## What is required
Could you set out the lines below, from the line with "pose: elev=337.7 azim=125.1" through the line with "Dot at: (309, 315)", as a Markdown table with the columns No. and Line, leaving out any blank lines?

:: Excerpted data ::

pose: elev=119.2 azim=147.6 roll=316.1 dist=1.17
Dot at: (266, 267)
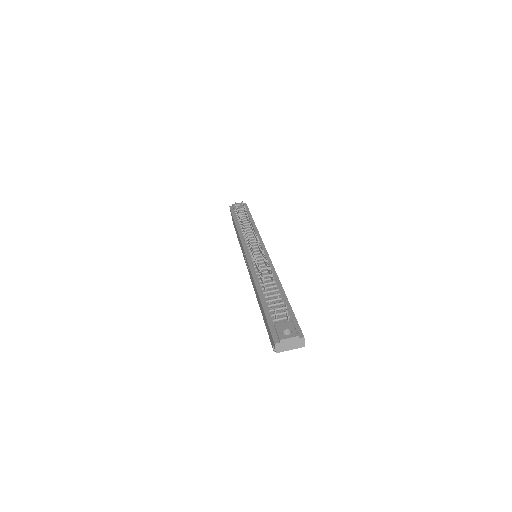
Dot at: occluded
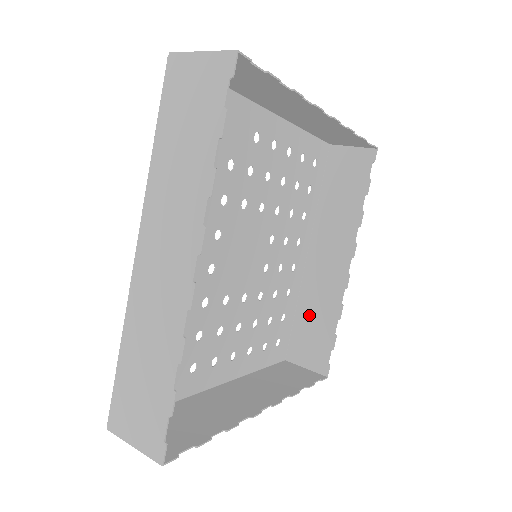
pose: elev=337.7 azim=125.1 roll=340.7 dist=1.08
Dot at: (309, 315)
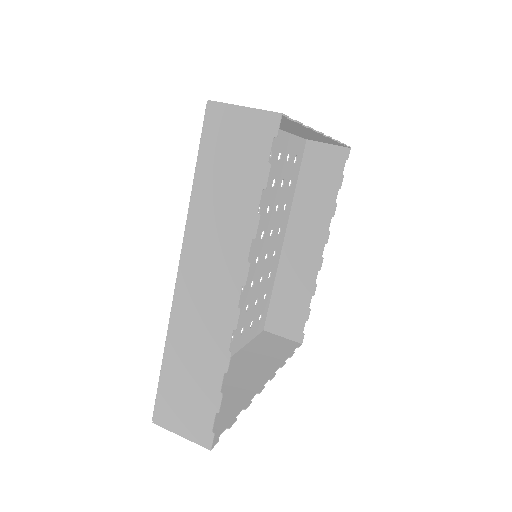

:::
:: Excerpted data ::

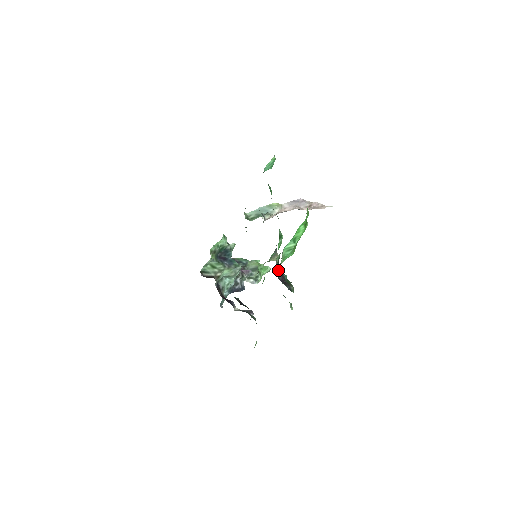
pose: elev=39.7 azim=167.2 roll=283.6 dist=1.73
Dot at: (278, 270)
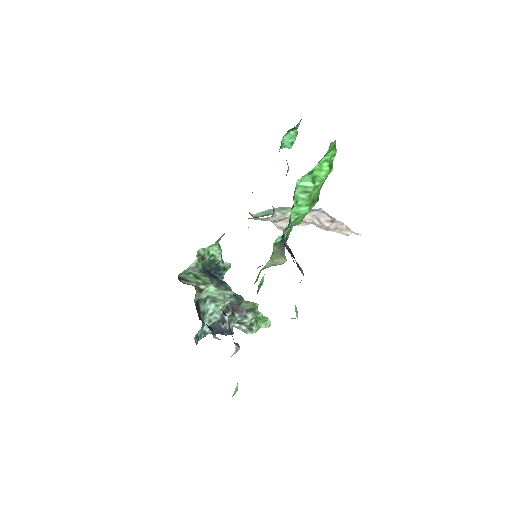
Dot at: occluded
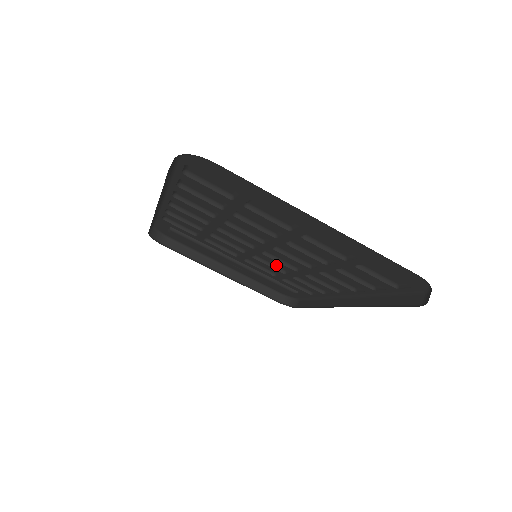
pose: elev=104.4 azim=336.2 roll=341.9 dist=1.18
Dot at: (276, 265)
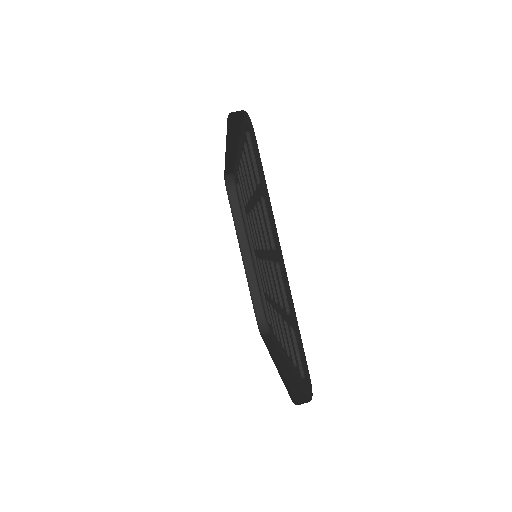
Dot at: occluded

:::

## Expected answer
| No. | Line |
|---|---|
| 1 | pose: elev=337.7 azim=125.1 roll=340.7 dist=1.08 |
| 2 | Dot at: (309, 315) |